Lo sport ci insegna che si può essere i più forti del mondo e, nello stesso istante, fallire miseramente. E che, nonostante quell’incubo che ritorna, la vita continua a chiamarti sul dischetto.

Le 3 regole d’oro per il nuovo anno

La Regola del dischetto: Quando sei chiamato all’azione hai due possibilità: tirarti indietro o metterti in gioco. Alessandrelli e Baggio avrebbero, per motivi diversi, potuto fare un passo indietro, lasciare che qualcun altro si prendesse la responsabilità. Invece hanno scelto il coraggio di esserci. La presenza è valore.
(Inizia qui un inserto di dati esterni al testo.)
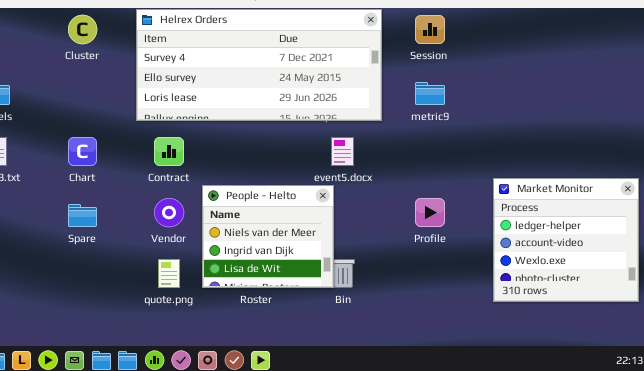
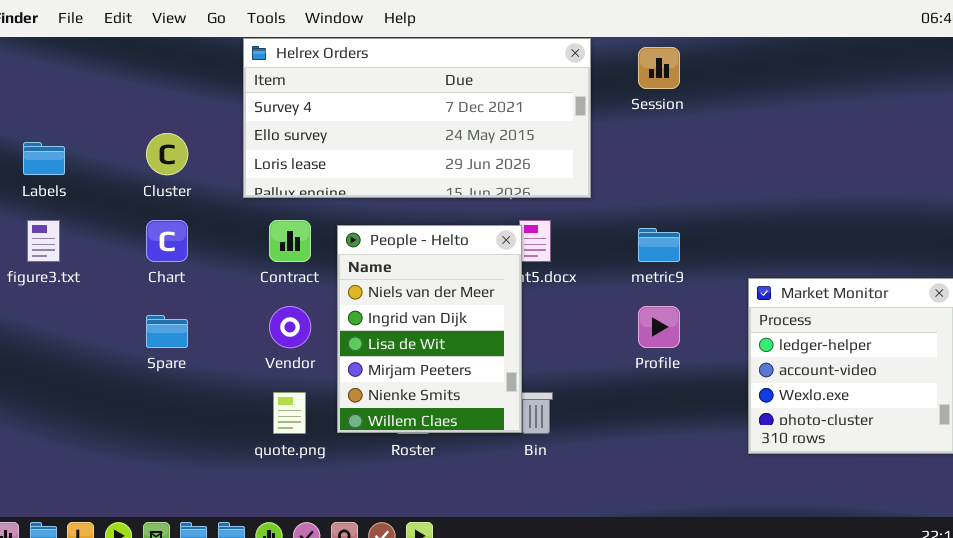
Cluster: [68,15,97,44] -> [146,133,188,175], moved
metric9: [415,82,445,105] -> [638,228,680,262], moved
People - Helto: [202,185,334,288] -> [337,225,522,433], resized

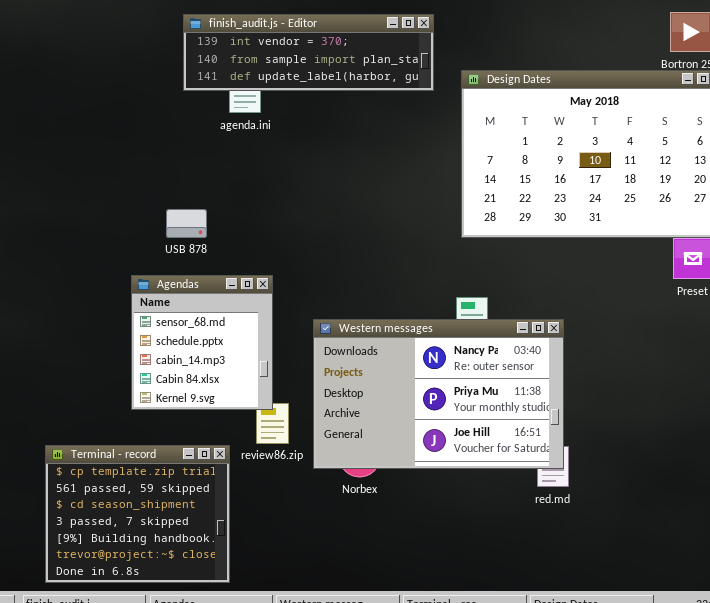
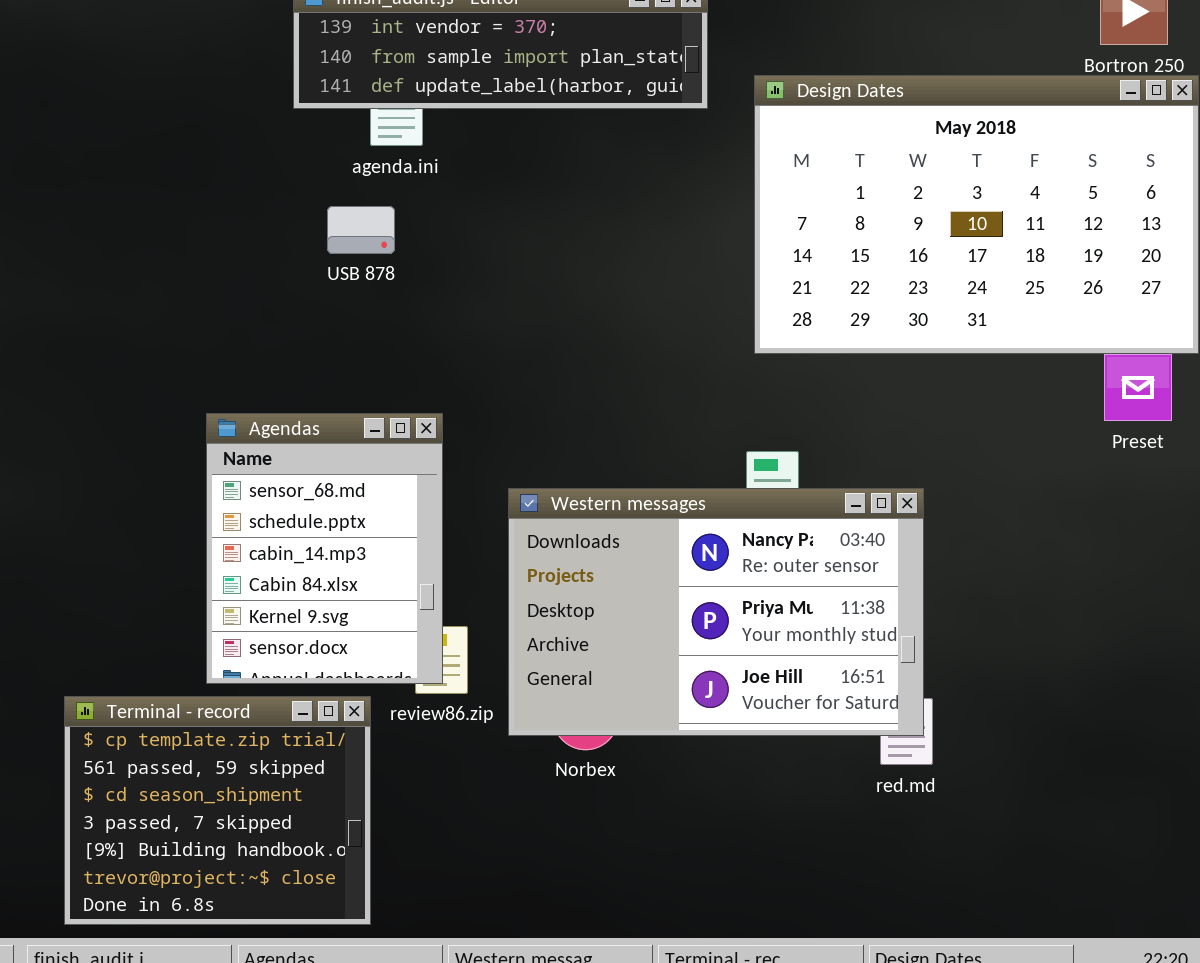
USB 878: [166,209,207,238] -> [327,206,395,254], moved
Agendas: [131,275,273,410] -> [206,413,443,684], resized

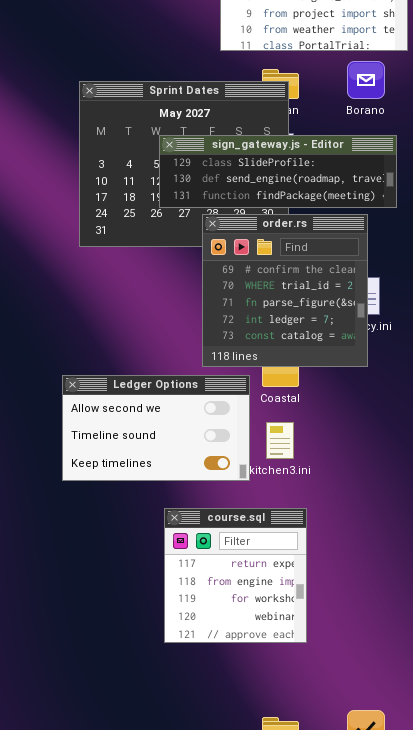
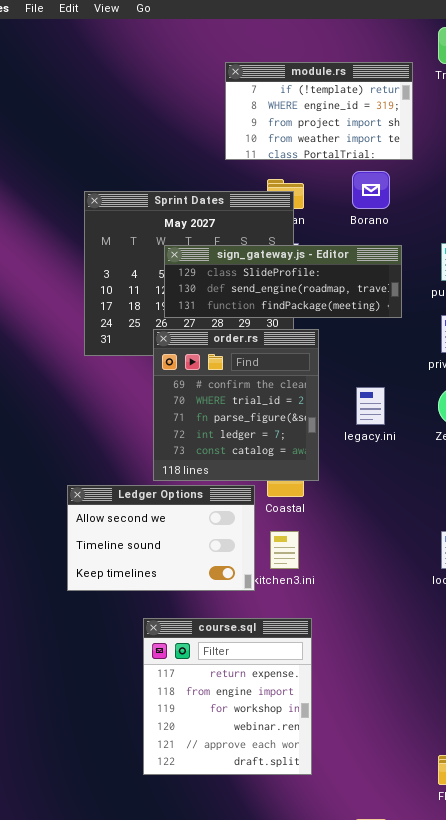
order.rs: [202,214,368,367] -> [153,329,319,481], moved
course.sql: [164,508,307,643] -> [143,618,312,775], resized

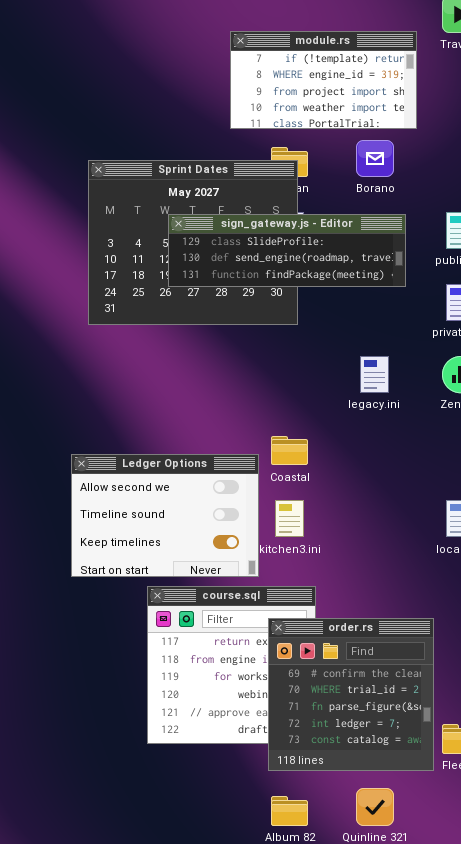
order.rs: [153,329,319,481] -> [268,618,434,771], moved
Ledger Options: [67,485,255,591] -> [71,454,259,577], resized

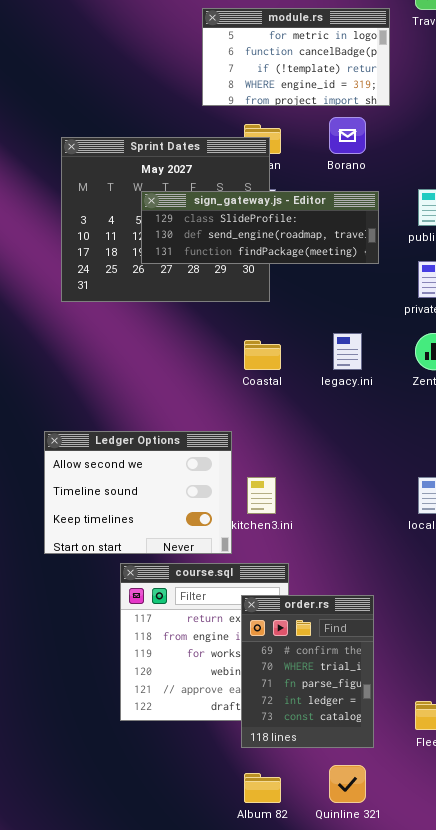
module.rs: [230,31,417,129] -> [202,8,390,106], scrolled up 2 rows
Coastal: [271,436,308,465] -> [244,340,281,370], moved
order.rs: [268,618,434,771] -> [241,595,374,748], resized

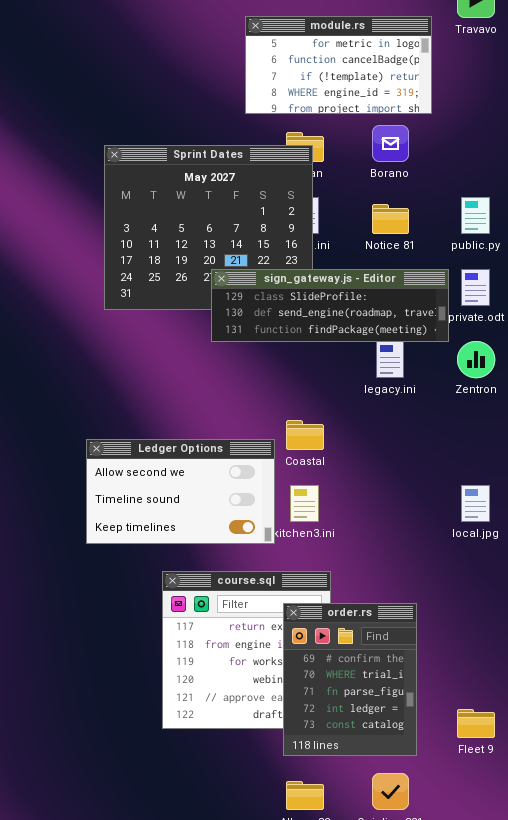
sign_gateway.js - Editor: [141,191,379,264] -> [211,269,449,342], moved
Coastal: [244,340,281,370] -> [286,420,324,450], moved
Ledger Options: [44,431,232,554] -> [86,439,275,544], resized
La Regola dell’errore inedito: Anche quando siamo i migliori, anche quando siamo preparati, può verificarsi un’anomalia. E’ un fatto di cui prendere semplicemente atto. L’errore non definisce il talento di Baggio, lo contesta solo temporaneamente. In altri casi l’analisi dell’eccezione suggerisce di non misurare il potenziale utilizzando un unico test. Il talento di una riserva non matura nel riposo della panchina. La riserva per poter eccellere deve abitare il campo. Ha bisogno di minuti di polvere e di sconfitte per trasformare ogni errore di oggi in una vittoria domani.

La Regola del post partita: Il fallimento non si cancella, ma si metabolizza. Non è una macchia da nascondere, ma una cicatrice che testimonia quanto abbiamo amato la sfida che siamo stati chiamati a giocare.